Malnutrition Looms in South Sudan


Malnutrition is escalating in conflict-torn South Sudan. About 1.25 million children under the age of 5 need emergency nutrition.

Deadly clashes in South Sudan have interrupted the nation’s main harvests of sorghum, corn, and groundnut and severed food supply lines to areas already weakened by food insecurity.

Conflict flared up between government and opposition forces in December, killing thousands in South Sudan and displacing more than 716,000 people within the oil-rich region. About 156,000 people have fled to neighboring African nations of Kenya, Uganda, and Ethiopia.

Violence forced families to flee without their harvested crops, much of which was eventually destroyed or looted, the Famine Early Warning System Network reports.

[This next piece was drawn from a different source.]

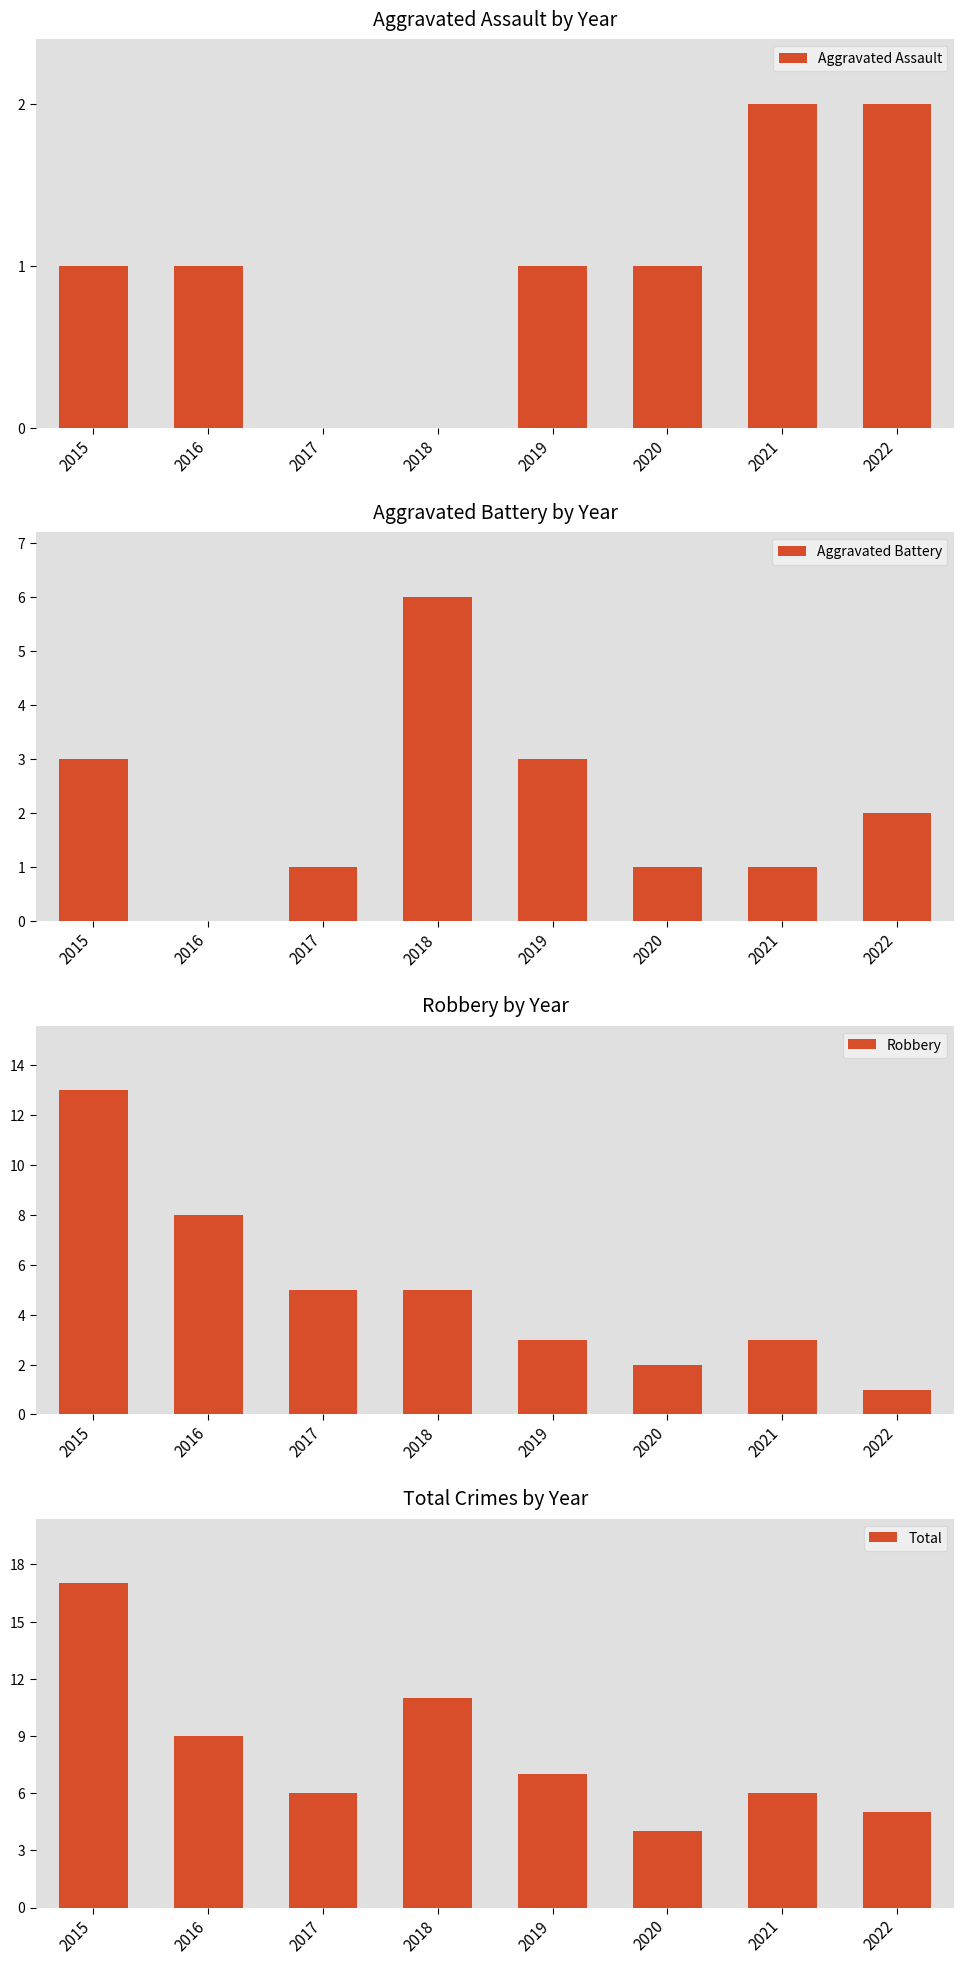

What is the total value across all series at 2020?

8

Floods last fall also took away months of potential food stocks, hampering people’s livelihoods. An estimated 78 percent of people in rural South Sudan rely on farming for income, according to the U.N.’s Food and Agriculture Organization.

Two-year-old Lual Akol’s family is among them. They were desperately low on food and money, and the toddler needed something to eat.

“We didn’t harvest anything this year,” Lual’s mother, Awich, said in November, a month before fighting. “I have been selling firewood in Kuajok town to earn some cash, which I use to buy food.”

World Vision is operating nutrition programs for malnourished children in northern South Sudan. There, Lual received a supply of Plumpy’nut®, a nutrient-rich, peanut-based paste, which aid workers say helped restore his health.

World Vision has helped at least 36,000 children like Lual. The agency also has provided more than 30,000 people with food rations and household supplies in Upper Nile state and food and survival kits in Kakuma refugee camp northwestern Kenya, near the border with South Sudan.